DIRECTIVE: Every entry below should be restated word for word, except for its images.

*** MATERIAL FOR THIS EXERCISE ***

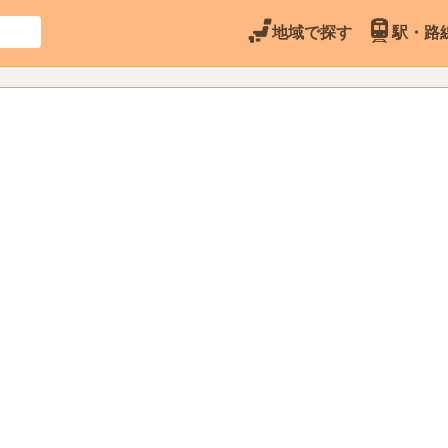
地域で探す
駅・路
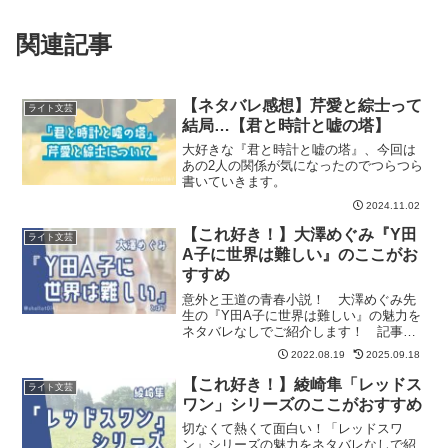
関連記事
【ネタバレ感想】芹愛と綜士って
ライト文芸
結局…【君と時計と嘘の塔】
大好きな『君と時計と嘘の塔』、今回は
あの2人の関係が気になったのでつらつら
書いていきます。
2024.11.02
【これ好き！】大澤めぐみ『Y田
ライト文芸
A子に世界は難しい』のここがお
すすめ
意外と王道の青春小説！ 大澤めぐみ先
生の『Y田A子に世界は難しい』の魅力を
ネタバレなしでご紹介します！ 記事の
最後には「Y田A子」が気に入った方にお
2022.08.19
2025.09.18
すすめの作品も紹介しています。
【これ好き！】綾崎隼「レッドス
ライト文芸
ワン」シリーズのここがおすすめ
切なくて熱くて面白い！「レッドスワ
ン」シリーズの魅力をネタバレなしで紹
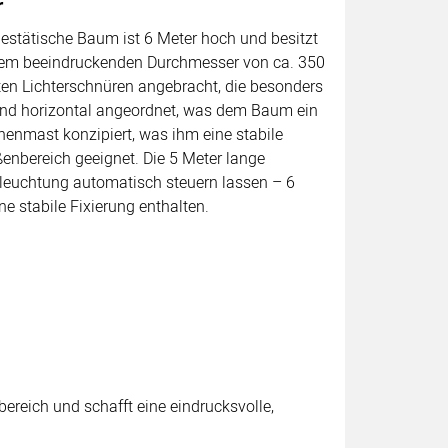
r
estätische Baum ist 6 Meter hoch und besitzt
inem beeindruckenden Durchmesser von ca. 350
esten Lichterschnüren angebracht, die besonders
sind horizontal angeordnet, was dem Baum ein
nenmast konzipiert, was ihm eine stabile
enbereich geeignet. Die 5 Meter lange
Beleuchtung automatisch steuern lassen – 6
 stabile Fixierung enthalten.
reich und schafft eine eindrucksvolle,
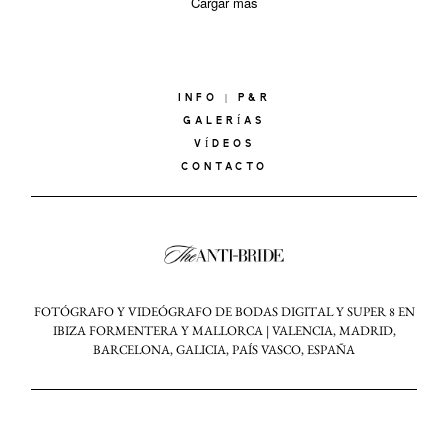
Cargar más
INFO | P&R
GALERÍAS
VÍDEOS
CONTACTO
FOTÓGRAFO Y VIDEÓGRAFO DE BODAS DIGITAL Y SUPER 8 EN
IBIZA FORMENTERA Y MALLORCA | VALENCIA, MADRID,
BARCELONA, GALICIA, PAÍS VASCO, ESPAÑA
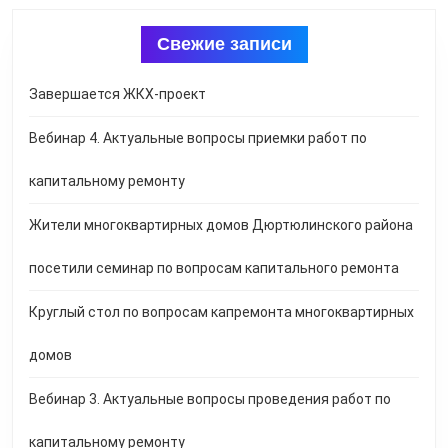
Свежие записи
Завершается ЖКХ-проект
Вебинар 4. Актуальные вопросы приемки работ по
капитальному ремонту
Жители многоквартирных домов Дюртюлинского района
посетили семинар по вопросам капитального ремонта
Круглый стол по вопросам капремонта многоквартирных
домов
Вебинар 3. Актуальные вопросы проведения работ по
капитальному ремонту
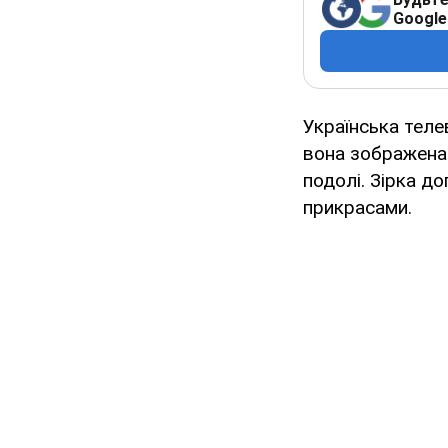
Google
Українська тел
вона зображена 
подолі. Зірка д
прикрасами.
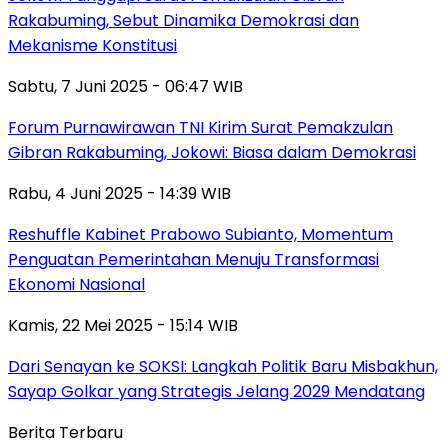
Rakabuming, Sebut Dinamika Demokrasi dan
Mekanisme Konstitusi
Sabtu, 7 Juni 2025 - 06:47 WIB
Forum Purnawirawan TNI Kirim Surat Pemakzulan
Gibran Rakabuming, Jokowi: Biasa dalam Demokrasi
Rabu, 4 Juni 2025 - 14:39 WIB
Reshuffle Kabinet Prabowo Subianto, Momentum
Penguatan Pemerintahan Menuju Transformasi
Ekonomi Nasional
Kamis, 22 Mei 2025 - 15:14 WIB
Dari Senayan ke SOKSI: Langkah Politik Baru Misbakhun,
Sayap Golkar yang Strategis Jelang 2029 Mendatang
Berita Terbaru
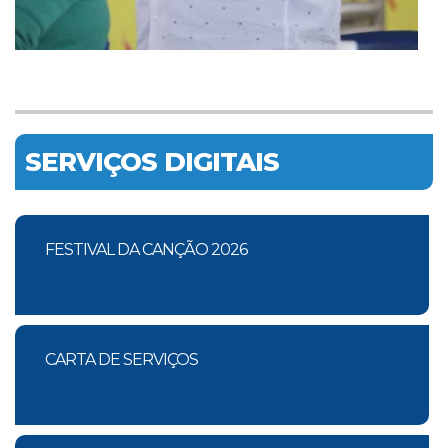
SERVIÇOS DIGITAIS
FESTIVAL DA CANÇÃO 2026
CARTA DE SERVIÇOS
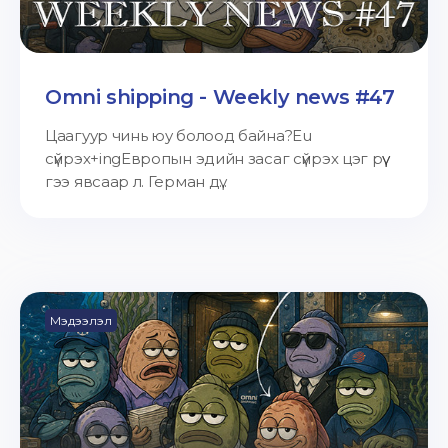
Omni shipping - Weekly news #47
Цаагуур чинь юу болоод байна?Eu
сүйрэх+ingЕвропын эдийн засаг сүйрэх цэг рүү
гээ явсаар л. Герман дү...
Мэдээлэл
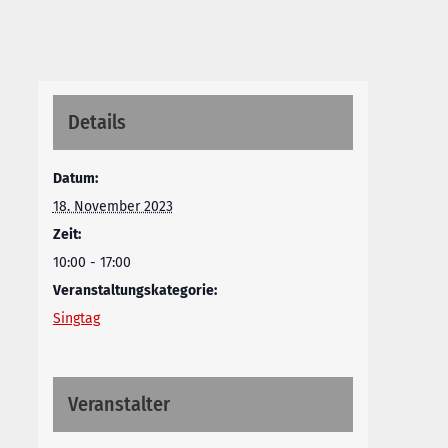
Details
Datum:
18. November 2023
Zeit:
10:00 - 17:00
Veranstaltungskategorie:
Singtag
Veranstalter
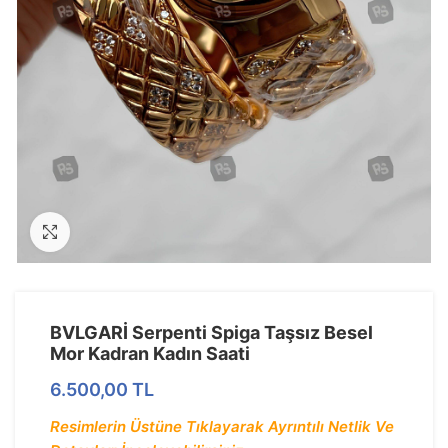
Görseli Büyütün
BVLGARİ Serpenti Spiga Taşsız Besel
Mor Kadran Kadın Saati
6.500,00
TL
Resimlerin Üstüne Tıklayarak Ayrıntılı Netlik Ve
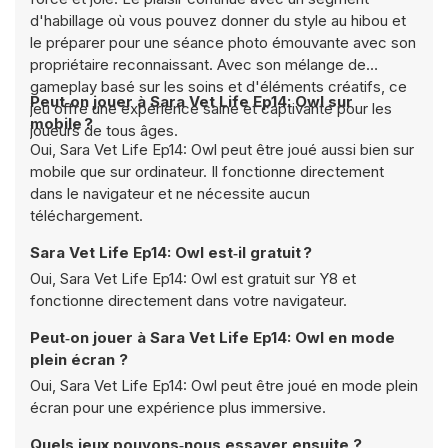
d'habillage où vous pouvez donner du style au hibou et
le préparer pour une séance photo émouvante avec son
propriétaire reconnaissant. Avec son mélange de
gameplay basé sur les soins et d'éléments créatifs, ce
Peut‑on jouer à Sara Vet Life Ep14: Owl sur
jeu offre une expérience saine et captivante pour les
mobile ?
joueurs de tous âges.
Oui, Sara Vet Life Ep14: Owl peut être joué aussi bien sur
mobile que sur ordinateur. Il fonctionne directement
dans le navigateur et ne nécessite aucun
téléchargement.
Sara Vet Life Ep14: Owl est‑il gratuit ?
Oui, Sara Vet Life Ep14: Owl est gratuit sur Y8 et
fonctionne directement dans votre navigateur.
Peut‑on jouer à Sara Vet Life Ep14: Owl en mode
plein écran ?
Oui, Sara Vet Life Ep14: Owl peut être joué en mode plein
écran pour une expérience plus immersive.
Quels jeux pouvons‑nous essayer ensuite ?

*** End of MATERIAL FOR THIS EXERCISE ***

ANSWER TO THE EXERCISE:
地域で探す
駅・路
関連記事
【ネタバレ感想】芹愛と綜士って
ライト文芸
結局…【君と時計と嘘の塔】
大好きな『君と時計と嘘の塔』、今回は
あの2人の関係が気になったのでつらつら
書いていきます。
2024.11.02
【これ好き！】大澤めぐみ『Y田
ライト文芸
A子に世界は難しい』のここがお
すすめ
意外と王道の青春小説！ 大澤めぐみ先
生の『Y田A子に世界は難しい』の魅力を
ネタバレなしでご紹介します！ 記事の
最後には「Y田A子」が気に入った方にお
2022.08.19
2025.09.18
すすめの作品も紹介しています。
【これ好き！】綾崎隼「レッドス
ライト文芸
ワン」シリーズのここがおすすめ
切なくて熱くて面白い！「レッドスワ
ン」シリーズの魅力をネタバレなしで紹
r
estätische Baum ist 6 Meter hoch und besitzt
inem beeindruckenden Durchmesser von ca. 350
esten Lichterschnüren angebracht, die besonders
sind horizontal angeordnet, was dem Baum ein
nenmast konzipiert, was ihm eine stabile
enbereich geeignet. Die 5 Meter lange
Beleuchtung automatisch steuern lassen – 6
 stabile Fixierung enthalten.
reich und schafft eine eindrucksvolle,
Cargar más
INFO | P&R
GALERÍAS
VÍDEOS
CONTACTO
FOTÓGRAFO Y VIDEÓGRAFO DE BODAS DIGITAL Y SUPER 8 EN
IBIZA FORMENTERA Y MALLORCA | VALENCIA, MADRID,
BARCELONA, GALICIA, PAÍS VASCO, ESPAÑA
Свежие записи
Завершается ЖКХ-проект
Вебинар 4. Актуальные вопросы приемки работ по
капитальному ремонту
Жители многоквартирных домов Дюртюлинского района
посетили семинар по вопросам капитального ремонта
Круглый стол по вопросам капремонта многоквартирных
домов
Вебинар 3. Актуальные вопросы проведения работ по
капитальному ремонту
Google
Українська тел
вона зображена 
подолі. Зірка д
прикрасами.
Rakabuming, Sebut Dinamika Demokrasi dan
Mekanisme Konstitusi
Sabtu, 7 Juni 2025 - 06:47 WIB
Forum Purnawirawan TNI Kirim Surat Pemakzulan
Gibran Rakabuming, Jokowi: Biasa dalam Demokrasi
Rabu, 4 Juni 2025 - 14:39 WIB
Reshuffle Kabinet Prabowo Subianto, Momentum
Penguatan Pemerintahan Menuju Transformasi
Ekonomi Nasional
Kamis, 22 Mei 2025 - 15:14 WIB
Dari Senayan ke SOKSI: Langkah Politik Baru Misbakhun,
Sayap Golkar yang Strategis Jelang 2029 Mendatang
Berita Terbaru
SERVIÇOS DIGITAIS
FESTIVAL DA CANÇÃO 2026
CARTA DE SERVIÇOS
Omni shipping - Weekly news #47
Цаагуур чинь юу болоод байна?Eu
сүйрэх+ingЕвропын эдийн засаг сүйрэх цэг рүү
гээ явсаар л. Герман дү...
Мэдээлэл
Details
Datum:
18. November 2023
Zeit:
10:00 - 17:00
Veranstaltungskategorie:
Singtag
Veranstalter
Görseli Büyütün
BVLGARİ Serpenti Spiga Taşsız Besel
Mor Kadran Kadın Saati
6.500,00
TL
Resimlerin Üstüne Tıklayarak Ayrıntılı Netlik Ve
d'habillage où vous pouvez donner du style au hibou et
le préparer pour une séance photo émouvante avec son
propriétaire reconnaissant. Avec son mélange de
gameplay basé sur les soins et d'éléments créatifs, ce
Peut‑on jouer à Sara Vet Life Ep14: Owl sur
jeu offre une expérience saine et captivante pour les
mobile ?
joueurs de tous âges.
Oui, Sara Vet Life Ep14: Owl peut être joué aussi bien sur
mobile que sur ordinateur. Il fonctionne directement
dans le navigateur et ne nécessite aucun
téléchargement.
Sara Vet Life Ep14: Owl est‑il gratuit ?
Oui, Sara Vet Life Ep14: Owl est gratuit sur Y8 et
fonctionne directement dans votre navigateur.
Peut‑on jouer à Sara Vet Life Ep14: Owl en mode
plein écran ?
Oui, Sara Vet Life Ep14: Owl peut être joué en mode plein
écran pour une expérience plus immersive.
Quels jeux pouvons‑nous essayer ensuite ?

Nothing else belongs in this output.